Whereabouts are you from in Japan? Is there a ‘scene’ where you come from or do you feel alone in making the music that you make? “I live in Kanagawa prefecture which is located on a little south of Tokyo Metropolitan. It takes about 2 hours to get to the center of Tokyo. The place where I live is surrounded by mountains, and there are a lot of animals and insects. There’s no place where young people hang out. There are the scenes for computer and sampling music around Tokyo, but I don’t think I belong to the scenes. I don’t really get in touch with the people who belong to there, but I don’t really feel alone nor lonely. I just make the music which I want to. I don’t keep in step with the other people when I make this type of music.”

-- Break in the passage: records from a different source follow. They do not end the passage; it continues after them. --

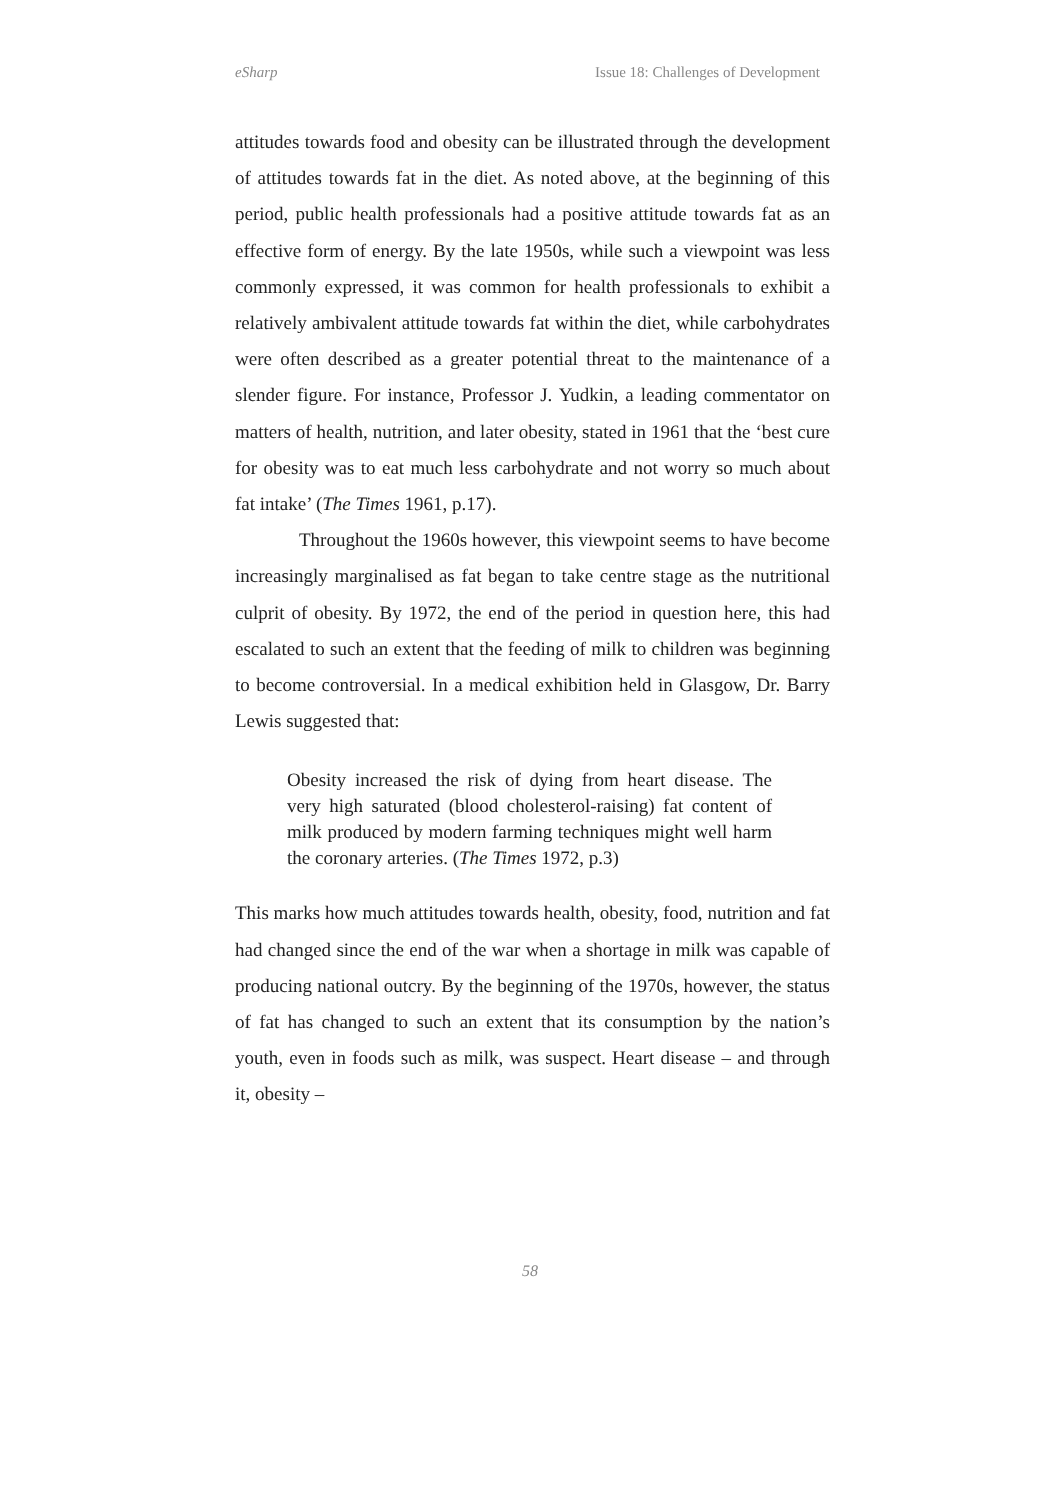eSharp Issue 18: Challenges of Development
attitudes towards food and obesity can be illustrated through the development of attitudes towards fat in the diet. As noted above, at the beginning of this period, public health professionals had a positive attitude towards fat as an effective form of energy. By the late 1950s, while such a viewpoint was less commonly expressed, it was common for health professionals to exhibit a relatively ambivalent attitude towards fat within the diet, while carbohydrates were often described as a greater potential threat to the maintenance of a slender figure. For instance, Professor J. Yudkin, a leading commentator on matters of health, nutrition, and later obesity, stated in 1961 that the ‘best cure for obesity was to eat much less carbohydrate and not worry so much about fat intake’ (The Times 1961, p.17).
Throughout the 1960s however, this viewpoint seems to have become increasingly marginalised as fat began to take centre stage as the nutritional culprit of obesity. By 1972, the end of the period in question here, this had escalated to such an extent that the feeding of milk to children was beginning to become controversial. In a medical exhibition held in Glasgow, Dr. Barry Lewis suggested that:
Obesity increased the risk of dying from heart disease. The very high saturated (blood cholesterol-raising) fat content of milk produced by modern farming techniques might well harm the coronary arteries. (The Times 1972, p.3)
This marks how much attitudes towards health, obesity, food, nutrition and fat had changed since the end of the war when a shortage in milk was capable of producing national outcry. By the beginning of the 1970s, however, the status of fat has changed to such an extent that its consumption by the nation’s youth, even in foods such as milk, was suspect. Heart disease – and through it, obesity –
58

Stream: Yuki Sato – Oyasumi
Do you ever play live, or are you more content to simply make tracks for bedroom listening, if you know what I mean? “I have never played live as a track maker. As a band, I play three lives in a month regularly. I’m not really content to simply make tracks for bedroom listening. I also want to make tunes to play live. I hope to play a live as a track maker someday.”
Can you see yourself releasing music with a record label? “I’ve never thought about it. Although I have a vague plan to release an album by myself someday, I cannot see myself releasing records as a professional artist with a record label for now, because I’m not content with the quality of my tracks yet, and also the speed of making tracks is slow. Currently, there’s no concrete plan to release an EP, but after I accepted this interview, I began to think it would be interesting to release an EP by downloads using Bandcamp or somewhere.” We look forward to it!